◆ **Exercise description**: Go through the data below. Pull out every line that has the word "detector".

◆ **Input data**:
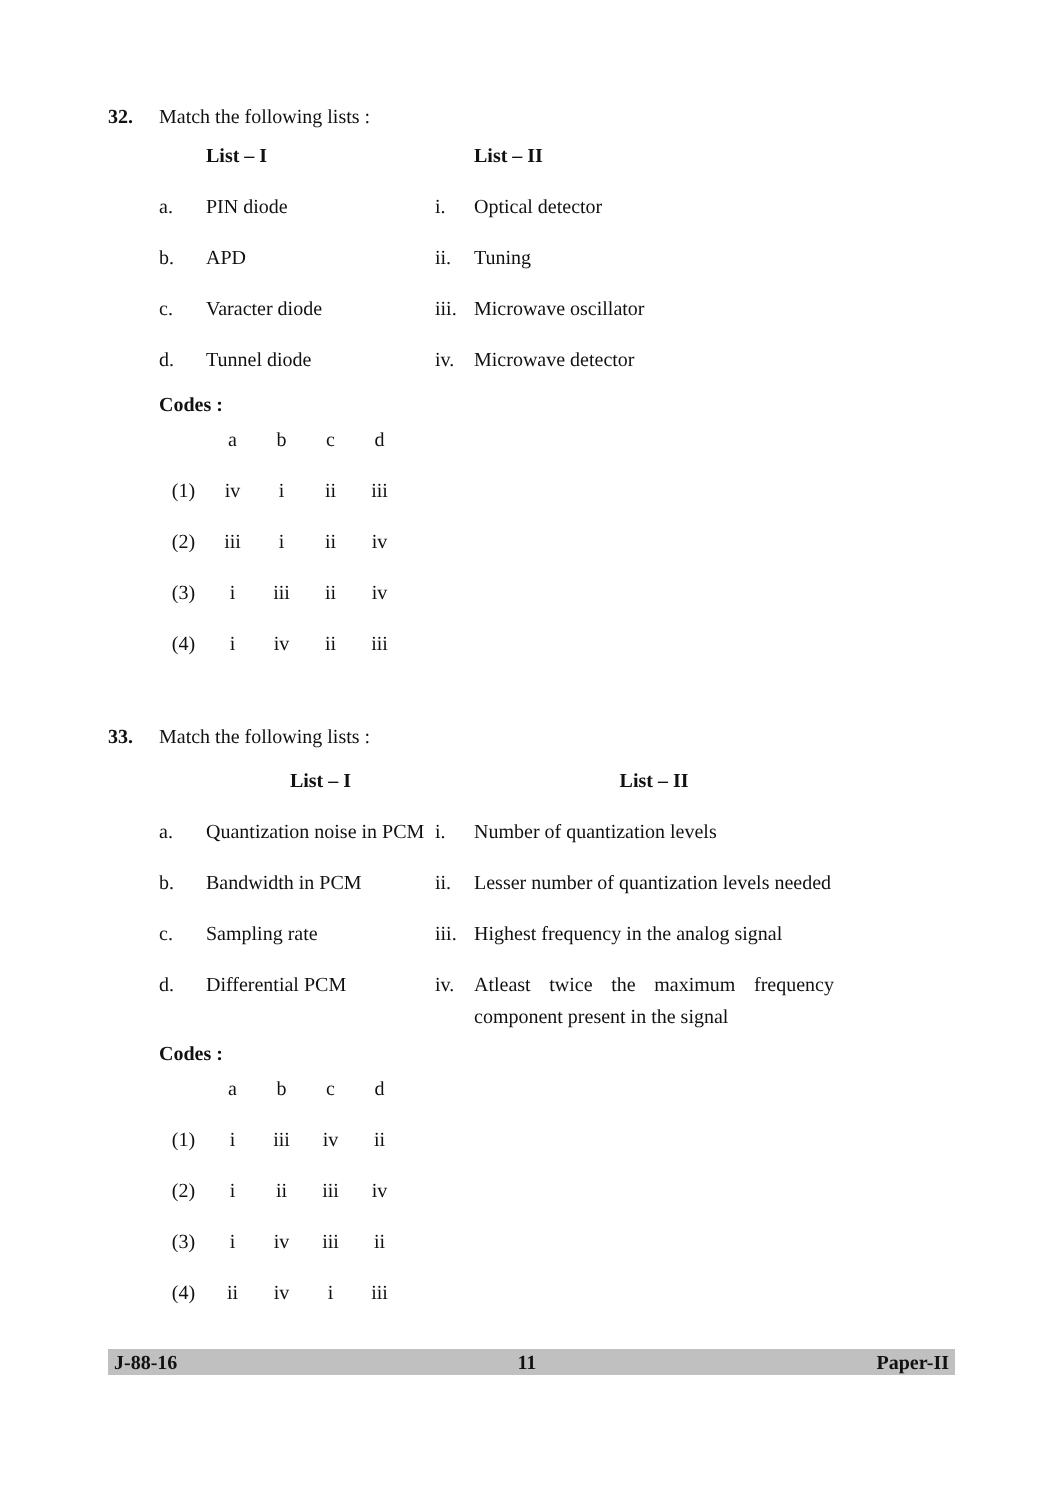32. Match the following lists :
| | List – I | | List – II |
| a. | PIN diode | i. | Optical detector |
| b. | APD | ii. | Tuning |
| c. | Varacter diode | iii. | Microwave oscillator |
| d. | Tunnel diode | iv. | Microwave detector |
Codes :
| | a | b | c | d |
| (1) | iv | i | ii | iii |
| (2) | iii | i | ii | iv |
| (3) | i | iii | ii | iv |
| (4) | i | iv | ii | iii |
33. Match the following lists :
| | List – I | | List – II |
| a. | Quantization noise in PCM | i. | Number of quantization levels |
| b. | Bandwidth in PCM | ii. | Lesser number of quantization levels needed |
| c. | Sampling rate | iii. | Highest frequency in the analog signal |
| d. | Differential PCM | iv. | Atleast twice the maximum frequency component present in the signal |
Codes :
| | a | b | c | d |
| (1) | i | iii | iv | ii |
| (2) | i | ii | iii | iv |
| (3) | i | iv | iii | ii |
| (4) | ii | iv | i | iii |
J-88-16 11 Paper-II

---

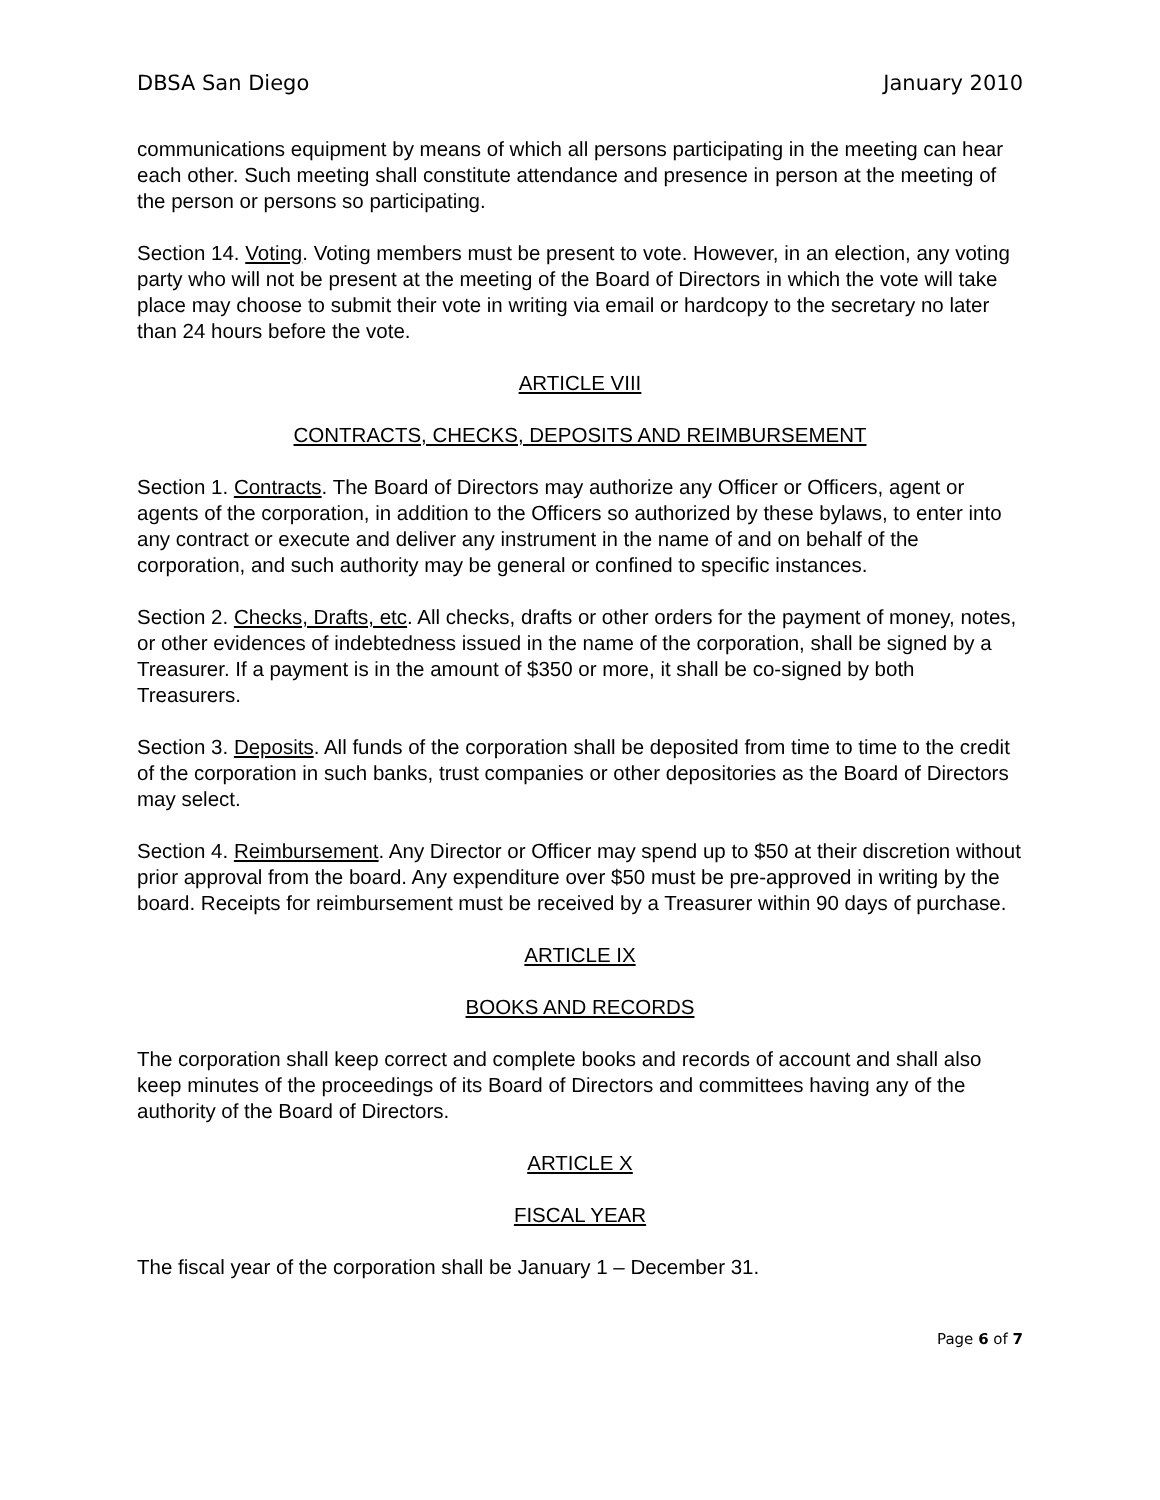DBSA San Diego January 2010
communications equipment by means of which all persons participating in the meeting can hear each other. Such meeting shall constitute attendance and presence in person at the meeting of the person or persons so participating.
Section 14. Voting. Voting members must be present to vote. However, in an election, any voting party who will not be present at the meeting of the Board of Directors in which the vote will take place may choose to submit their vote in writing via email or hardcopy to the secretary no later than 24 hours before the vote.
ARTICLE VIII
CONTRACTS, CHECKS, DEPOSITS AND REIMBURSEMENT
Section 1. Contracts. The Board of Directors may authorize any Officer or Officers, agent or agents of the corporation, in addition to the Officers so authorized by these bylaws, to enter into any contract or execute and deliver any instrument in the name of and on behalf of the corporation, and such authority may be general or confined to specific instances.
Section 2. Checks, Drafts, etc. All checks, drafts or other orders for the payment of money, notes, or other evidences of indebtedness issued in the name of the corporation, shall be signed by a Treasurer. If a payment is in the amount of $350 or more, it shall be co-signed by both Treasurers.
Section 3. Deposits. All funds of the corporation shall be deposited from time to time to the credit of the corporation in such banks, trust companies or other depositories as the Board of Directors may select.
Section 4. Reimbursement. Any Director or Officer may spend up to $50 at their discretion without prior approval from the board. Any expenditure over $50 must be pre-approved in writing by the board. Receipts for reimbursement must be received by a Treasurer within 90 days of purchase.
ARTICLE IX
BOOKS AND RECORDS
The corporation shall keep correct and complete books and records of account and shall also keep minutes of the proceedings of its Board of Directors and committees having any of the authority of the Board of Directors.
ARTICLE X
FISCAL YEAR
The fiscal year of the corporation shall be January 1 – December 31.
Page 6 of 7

◆ **Expected answer**:
| a. | PIN diode | i. | Optical detector |
| d. | Tunnel diode | iv. | Microwave detector |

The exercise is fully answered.